Around 20 states provide some sort of protection against sexual orientation discrimination, but according to a study done by FindLaw there is no federal statute that prohibits private sector sexual orientation discrimination in the workplace.

In celebration of LGBTQ history month, Baruch College’s Gender Love and Sexuality Spectrum club hosted a four-person panel discussion that touched on being queer in the workplace.

The event — held on Oct. 18 at 6 p.m. in collaboration with the Starr Career Development Center, Hillel, the Baruch Student Veterans Organization and the Office of Alumni Relations and Volunteer Engagement — was centered around a diverse group of people who detailed their experiences of being LGBTQ in their respective workplaces.

The four panelists were Shawn Ramsingh, James Fitzgerald, Brandon Peck and Erika Karp, who were introduced by William Lin, the president of G.L.A.S.S.

The panelists started off by introducing themselves and talking about their backgrounds and some of the hardships they faced. They then shared the biggest obstacles they encountered in the workplace and in their careers.

"A lot of companies get diversity right, but don’t get inclusion right," Ramsingh said when introducing himself.

Fitzgerald detailed his experience of being a person of color, gay and part of the military. His time in the military was difficult until he started coming out to people who were close to him.

Fitzgerald explained that a lot of progress had been made as far as inclusivity in the military goes, especially during the Obama administration, when the "don’t ask, don’t tell" policy was repealed. However, he admits that there is still a lot of change and progress that needs to be made.

President Donald Trump, for example, tried to place a ban on transgender people from joining the military, but the courts overruled him.

"The scariest place to live is in a straight man’s imagination," said Fitzgerald when detailing his experiences of dealing with misconceptions about people who are gay. "I continuously excelled because I knew if I faltered I would be finished."

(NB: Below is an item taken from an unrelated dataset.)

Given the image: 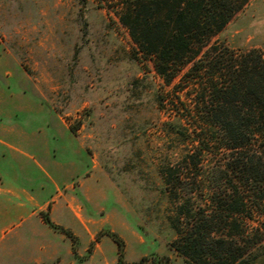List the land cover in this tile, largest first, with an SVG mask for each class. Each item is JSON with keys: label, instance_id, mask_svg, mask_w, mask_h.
<instances>
[{"label": "rangeland", "instance_id": "rangeland-1", "mask_svg": "<svg viewBox=\"0 0 264 264\" xmlns=\"http://www.w3.org/2000/svg\"><path fill=\"white\" fill-rule=\"evenodd\" d=\"M134 3L0 0V137L56 167L61 193L31 219L60 250H0V264H120L112 234L123 264L230 262L178 251L198 223L206 248H240L230 264H264V183L224 171L231 152L206 112L243 60L263 70L264 0H231L224 28L164 74L123 24Z\"/></svg>", "mask_w": 264, "mask_h": 264}, {"label": "trees", "instance_id": "trees-1", "mask_svg": "<svg viewBox=\"0 0 264 264\" xmlns=\"http://www.w3.org/2000/svg\"><path fill=\"white\" fill-rule=\"evenodd\" d=\"M134 1L133 10L129 8L122 11L123 24L143 51L155 55L159 74H164L169 65L178 69L175 65L192 52L194 44L202 43L205 38L220 32L235 11V8L229 6L231 0ZM198 53L196 51L194 56ZM259 60L253 59L252 65L248 64L249 60H243L244 64L232 71L230 85L222 84L220 88L215 86L214 92L218 94L216 103L211 102L206 111L208 114L211 112L214 125L222 131L221 139L225 140L223 147L231 152L234 164L228 163L224 171L234 172L237 169L241 177L245 175V180L256 185L264 183V68L261 70ZM242 101L243 104H238ZM229 207L232 213L241 211L239 205ZM201 232L202 226L199 223L188 227L184 234V246L178 247V251L190 255L187 249L192 248L200 253L207 251L214 258H221L220 254H216L219 251L231 257L230 262L224 264L234 263L241 257L240 248L237 247V251L231 250L224 238L210 236L215 248H206L209 243L205 237L202 239ZM112 235L119 247L118 260L123 264V243L116 235ZM144 260L142 258L137 264H143Z\"/></svg>", "mask_w": 264, "mask_h": 264}, {"label": "crops", "instance_id": "crops-1", "mask_svg": "<svg viewBox=\"0 0 264 264\" xmlns=\"http://www.w3.org/2000/svg\"><path fill=\"white\" fill-rule=\"evenodd\" d=\"M0 144L9 148V151L0 154V222H3L0 223V250L19 253L33 245L37 251L50 247L58 252L59 246L43 243L41 234L34 231L31 225L37 210L61 195L60 192L51 195L58 190L60 183L56 167L37 162L34 167L27 165L22 161L28 158L24 151L13 147L2 137Z\"/></svg>", "mask_w": 264, "mask_h": 264}]
</instances>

Fitzgerald had to cope with people’s preconceived notions; he learned to force himself to be the best of the best. This mindset allowed him to rise through the ranks, but it also led him down a path of repression. It wasn’t until he started to practice self-love and self-acceptance that he began to live freely and fully.

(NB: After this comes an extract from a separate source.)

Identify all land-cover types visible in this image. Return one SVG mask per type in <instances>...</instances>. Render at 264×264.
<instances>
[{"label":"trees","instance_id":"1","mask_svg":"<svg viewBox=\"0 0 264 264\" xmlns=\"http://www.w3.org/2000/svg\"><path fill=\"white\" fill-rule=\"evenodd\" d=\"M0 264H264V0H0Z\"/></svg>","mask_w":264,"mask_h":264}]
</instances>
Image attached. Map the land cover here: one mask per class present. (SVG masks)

Karp also reinforced the idea of having to be the best of the best. She had poignant words to share about being a woman and also being queer in the workplace.

Karp elaborated on the internal conflict she had when deciding to come out. She said she expected and had nightmares of facing outright resentment and being called a slew of derogatory terms by her colleagues.

However, much to Karp’s surprise, when she finally did come out, she was met with indifference. Most people weren’t concerned about her sexual preference.

Coming out to them was a decision that she never regretted because it helped her feel empowered and more creative and productive at her investment firm, Cornerstone Capital Inc.

The four panelists also expanded on the challenges they faced and gave advice on how to overcome them and how to bring about real change.

"Knowing how fast to go in pushing progress is tricky," Karp said. She continued by saying that the solution to shifting the status quo is "making them just the right amount of uncomfortable."

To close the panel, Karp reiterated a quote said by Rabbi Hillel: "If I am not for myself, who will be for me? But if I am only for myself, who am I? If not now, when?"